News about global shipping giant Maersk trying out a new route via an Arctic sea route has been making the rounds, with some seeing it as the start of moving away from relying on the Suez Canal in global trade movement.
However, that is not set in stone – yet.
A Maersk’s spokesperson tells Business Forward that the route around Russia’s northern border is a “one-off trial designed to explore an unknown route for container shipping and to collect scientific data – and not the launch of a new product.”
The passage is only feasible for around three months a year
When planning the shipping routes, several factors are taken into account, according to the spokesperson. “Currently, we do not see the Northern Sea route as a viable commercial alternative to existing East-West routes. Today, the passage is only feasible for around three months a year,” she explains.
In terms of cost for the company to ultimately change its route far away from the Suez Canal, there are several factors that will initially drive up the cost of investment in the new route. Given that the company is fond of innovation that ensures cost-effectiveness, as per the spokesperson, the new route may present a challenge.
“We […] must consider that ice-classed vessels are required to make the passage, which means an additional investment. We, of course, also want to have a product which is cost-efficient enough to generate a reasonable return,” Maersk states.
To put things into perspective, the Suez Canal Authority (SCA) announced that a total of 17,550 vessels have passed the Suez Canal in 2017. Of those, 181 vessels belonged to Maersk, making 1,039 calls, equivalent to 6% of the total ships passing the canal. In total, the Suez Canal’s revenues reached $5.3 billion in 2017.

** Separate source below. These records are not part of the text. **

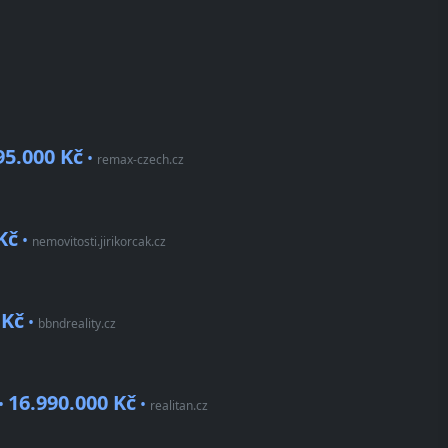
95.000 Kč
•
remax-czech.cz
Kč
•
nemovitosti.jirikorcak.cz
 Kč
•
bbndreality.cz
16.990.000 Kč
 •
•
realitan.cz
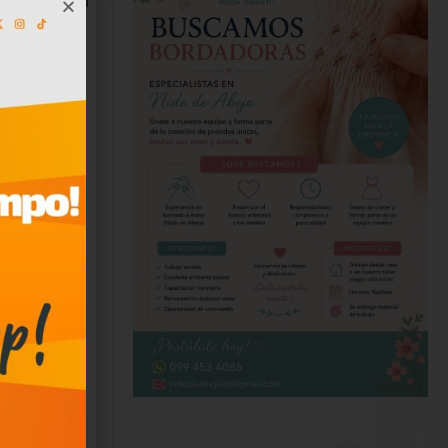
vertido en
a el
oficial
2022. Ese
de
ax
y se ha
izó en
n orgullo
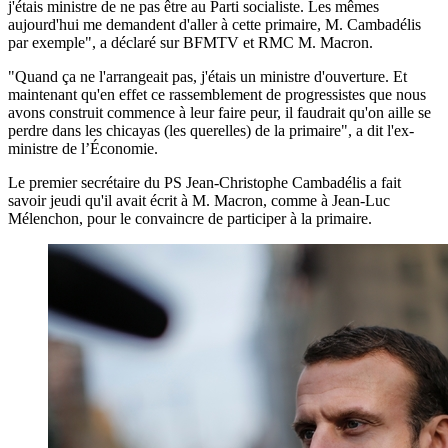
j'étais ministre de ne pas être au Parti socialiste. Les mêmes
aujourd'hui me demandent d'aller à cette primaire, M. Cambadélis
par exemple", a déclaré sur BFMTV et RMC M. Macron.
"Quand ça ne l'arrangeait pas, j'étais un ministre d'ouverture. Et
maintenant qu'en effet ce rassemblement de progressistes que nous
avons construit commence à leur faire peur, il faudrait qu'on aille se
perdre dans les chicayas (les querelles) de la primaire", a dit l'ex-
ministre de l’Économie.
Le premier secrétaire du PS Jean-Christophe Cambadélis a fait
savoir jeudi qu'il avait écrit à M. Macron, comme à Jean-Luc
Mélenchon, pour le convaincre de participer à la primaire.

This year and up until July, 164 Maersk vessels crossed making 664 calls. As it seems, at this pace the total amount of Maersk ships will have increased compared to 2017 until the end of the year.
Maersk operates its largest ships – the Triple-E vessels – through the canal on its East-West trade route. These container ships can carry about 196,000 dead-weight tonnage (DWT). DWT is the sum of the weights of cargo, fuel, fresh water, ballast water, provisions, passengers and crew.
At the current toll price of the Suez Canal, laden container ships over 50,000 tons are charged at 2.05 special drawing rights (SDR) per ton, which is equivalent to $1.4 per ton.
Of course, the exact amount of dues any vessel crossing the canal owes the authority varies according to tiers, routes etc.
“In today’s fast-paced world, companies that want to lead must innovate […] The trial will offer us a unique opportunity to gain operational experience in a new area and to test vessel systems, crew capabilities and the functionality of the shore based support setup,” the Maersk spokesperson highlights.
Additionally, many different factors need to be taken in account when planning shipping routes, especially trading patterns and population centres, she says.
“We need to consider customers’ needs in terms of port coverage and transit time. In addition, weather and fleet or respectively vessel possibilities need to be considered,” Maersk concludes.